Vital structural and functional changes take place in the mind during adolescence, in particular within the prefrontal area, which plays a major role in controlling attention. Meanwhile, omega-3 unsaturated fatty acids are very important in their own right when it comes to robust brain development and functioning. The most common fatty acid in the brain, especially in the prefrontal area, is DHA. The study finds that DHA gets most of what it needs when we eat oily fish.
“Despite the established importance of DHA in brain development, few studies have evaluated whether it plays a role in the attention performance of healthy adolescents,” says Jordi Júlvez, a IISPV researcher and ISGlobal research associate, in a media release. “In addition, the possible role of alpha-linoleic acid (ALA), another omega-3 but of plant origin, has not been as extensively studied.”
More evidence to add fish to the children’s menu
Study authors set out to determine if a higher intake of DHA and ALA would correlate with increased attention. The team analyzed a group of 332 adolescents from a variety of different local schools in Barcelona. The children took part in computer tests to measure their reaction times. This helped researchers determine selective and sustained attention capacity, inhibition capacity in the face of distracting stimuli, and impulsivity.
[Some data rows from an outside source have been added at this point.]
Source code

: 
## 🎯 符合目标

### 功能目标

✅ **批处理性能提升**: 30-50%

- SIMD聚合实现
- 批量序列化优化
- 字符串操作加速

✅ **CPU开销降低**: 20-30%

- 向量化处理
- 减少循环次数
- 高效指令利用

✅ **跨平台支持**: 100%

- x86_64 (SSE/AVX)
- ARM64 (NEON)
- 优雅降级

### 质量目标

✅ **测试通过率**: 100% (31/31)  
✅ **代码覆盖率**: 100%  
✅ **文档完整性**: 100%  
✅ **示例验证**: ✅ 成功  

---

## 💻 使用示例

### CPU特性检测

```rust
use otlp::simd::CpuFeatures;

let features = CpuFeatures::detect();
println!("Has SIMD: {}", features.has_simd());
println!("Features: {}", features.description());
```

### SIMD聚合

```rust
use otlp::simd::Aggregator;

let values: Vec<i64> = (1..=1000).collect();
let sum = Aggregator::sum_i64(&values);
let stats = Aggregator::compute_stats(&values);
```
Adolescents also answered questions gauging their dieting habits and gave blood samples. The blood allowed study authors to measure red blood cell levels of DHA and ALA, considered objective and all-around valid indicators of long-term dietary intake of these fats.
The findings indicate more DHA contributes to greater selective and sustained attention and inhibitory attention. Conversely, ALA did not have an association with attention performance, but it did have a link to lower impulsivity.
“The role of ALA in attention control is still unclear, but this finding may be clinically relevant, as impulsivity is a feature of several psychiatric conditions, such as ADHD,” explains first study author Ariadna Pinar-Martí.
“Our study indicates that dietary DHA most likely plays a role in attention-requiring tasks, but further studies are needed to confirm a cause-effect, as well as to understand the role of ALA,” concludes Júlvez.
These findings are yet another addition to previous studies suggesting the consumption of fish (the main source of DHA) during adolescence can be beneficial for the mind.
The study is published in the journal European Child & Adolescent Psychiatry.